Data segment |

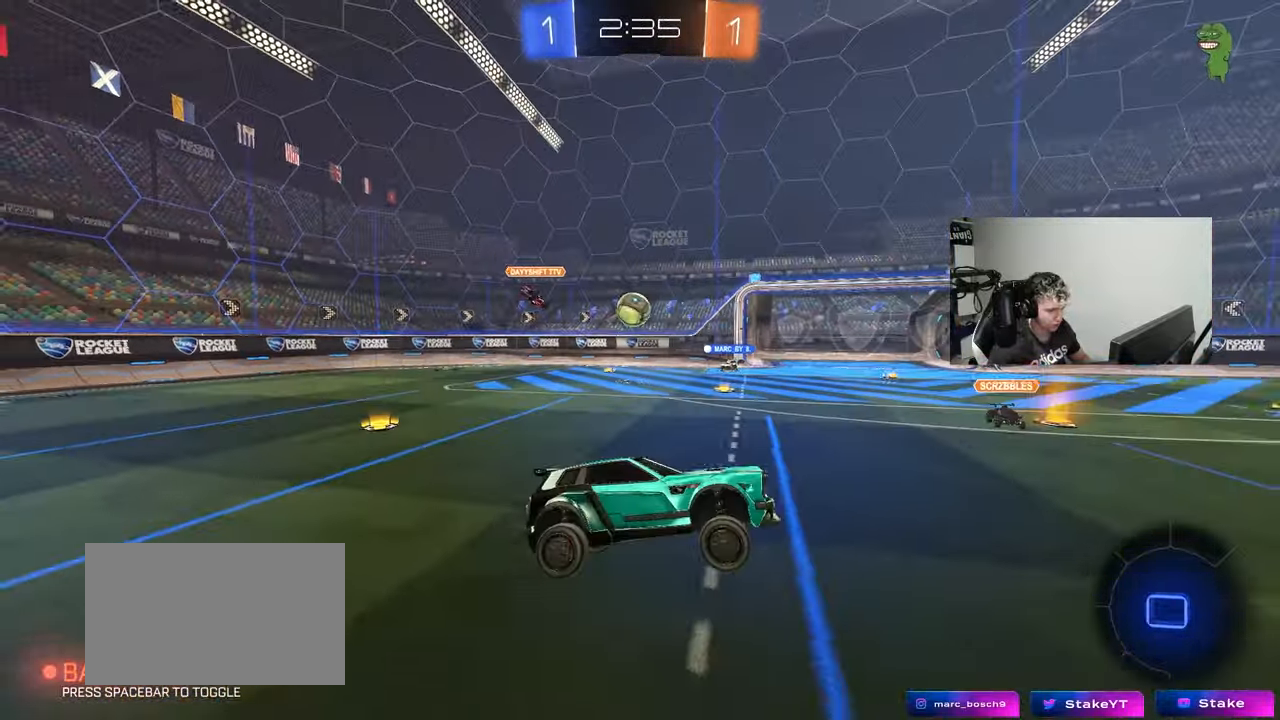
{"keys": ["w"], "mouse": [], "events": [[133, "w", "down"]]}
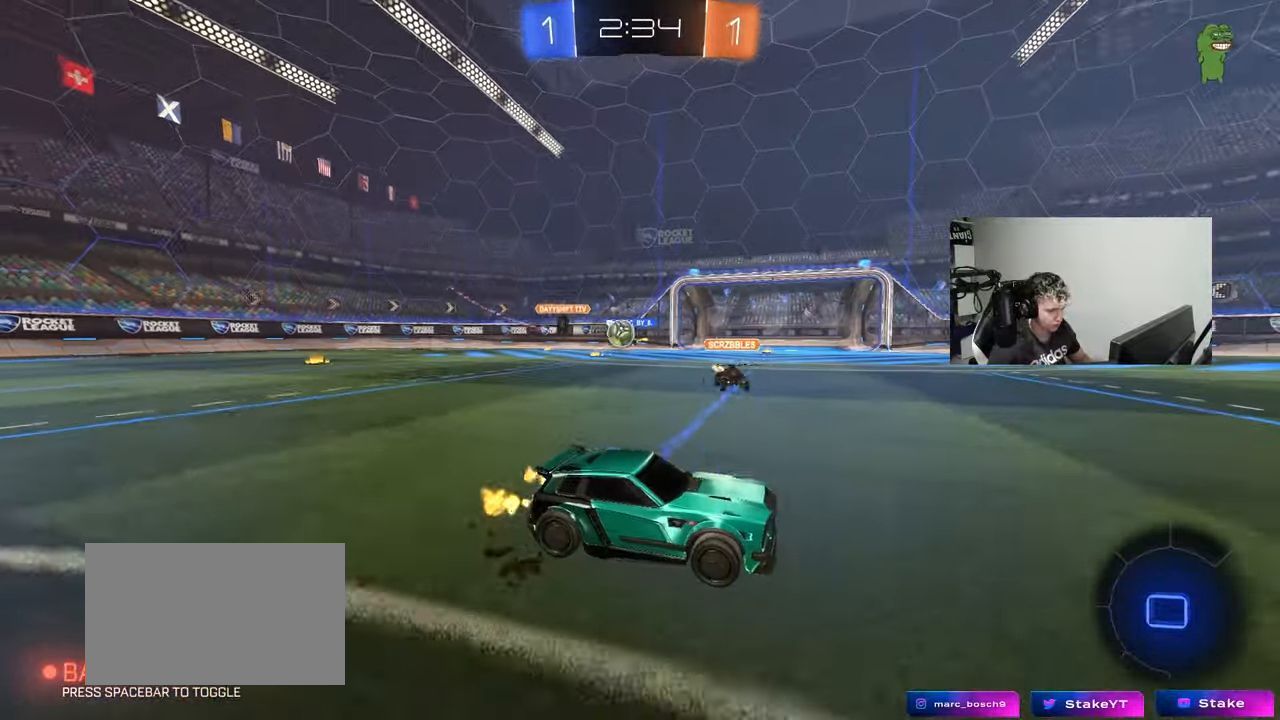
{"keys": ["a", "w"], "mouse": [], "events": [[150, "d", "down"], [233, "d", "up"], [333, "a", "down"], [417, "a", "up"], [467, "a", "down"]]}
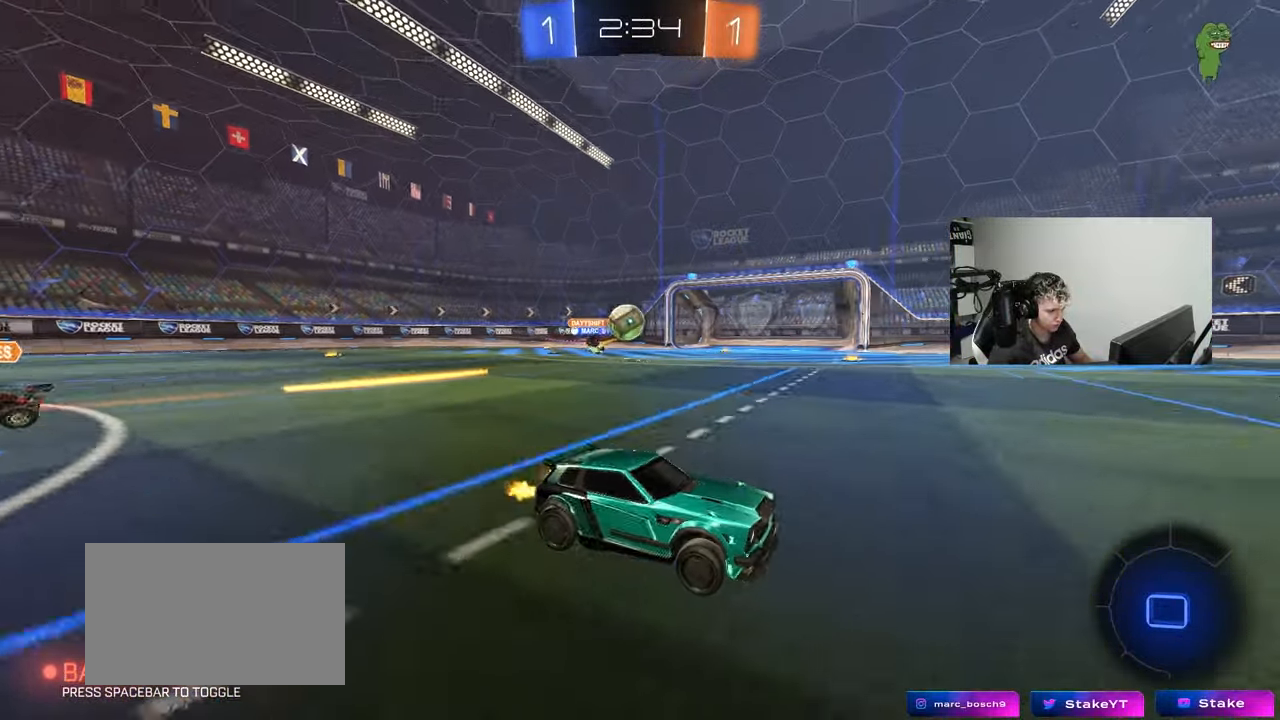
{"keys": ["a", "s"], "mouse": ["right"], "events": [[67, "w", "up"], [117, "s", "down"], [150, "d", "down"], [200, "d", "up"], [250, "s", "up"], [400, "s", "down"], [483, "mouse_right", "down"]]}
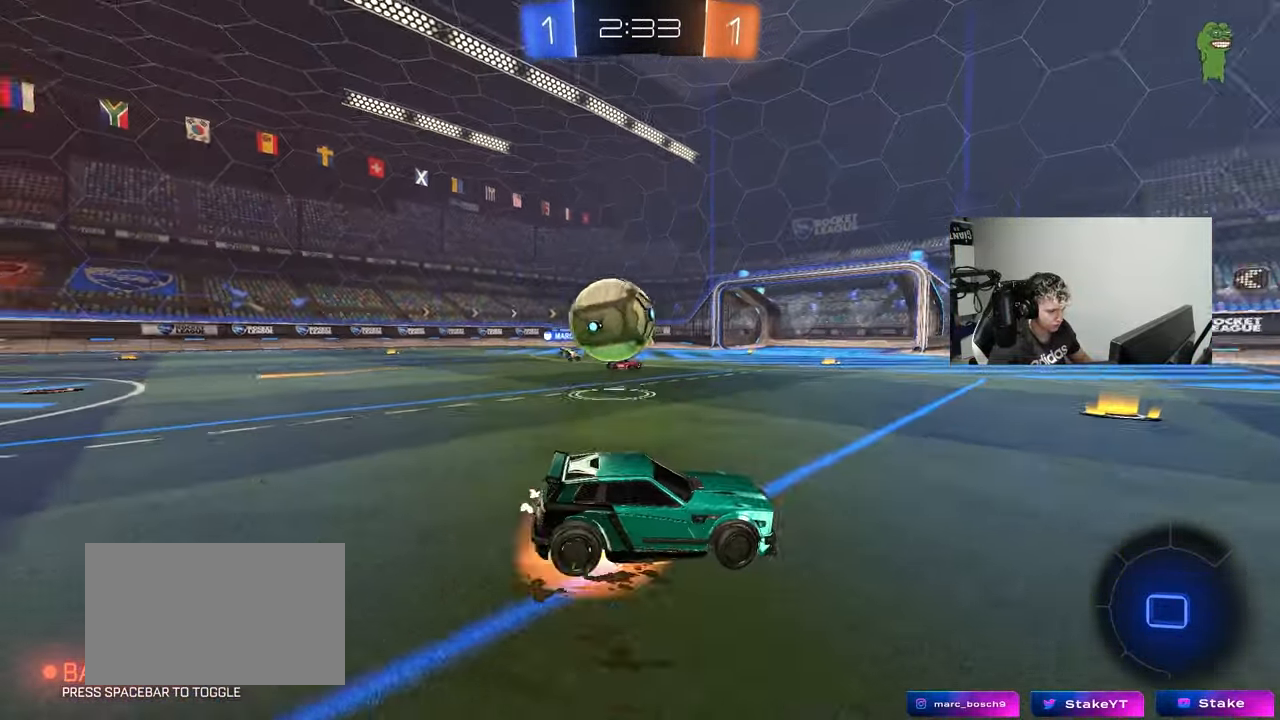
{"keys": ["a", "shift"], "mouse": [], "events": [[83, "mouse_right", "up"], [83, "s", "up"], [167, "mouse_right", "down"], [167, "shift", "down"], [317, "mouse_right", "up"]]}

What you need to do | Return the listing above in an exact copy that leaves out the images.

Answer to this task |
{"keys": ["w"], "mouse": [], "events": [[133, "w", "down"]]}
{"keys": ["a", "w"], "mouse": [], "events": [[150, "d", "down"], [233, "d", "up"], [333, "a", "down"], [417, "a", "up"], [467, "a", "down"]]}
{"keys": ["a", "s"], "mouse": ["right"], "events": [[67, "w", "up"], [117, "s", "down"], [150, "d", "down"], [200, "d", "up"], [250, "s", "up"], [400, "s", "down"], [483, "mouse_right", "down"]]}
{"keys": ["a", "shift"], "mouse": [], "events": [[83, "mouse_right", "up"], [83, "s", "up"], [167, "mouse_right", "down"], [167, "shift", "down"], [317, "mouse_right", "up"]]}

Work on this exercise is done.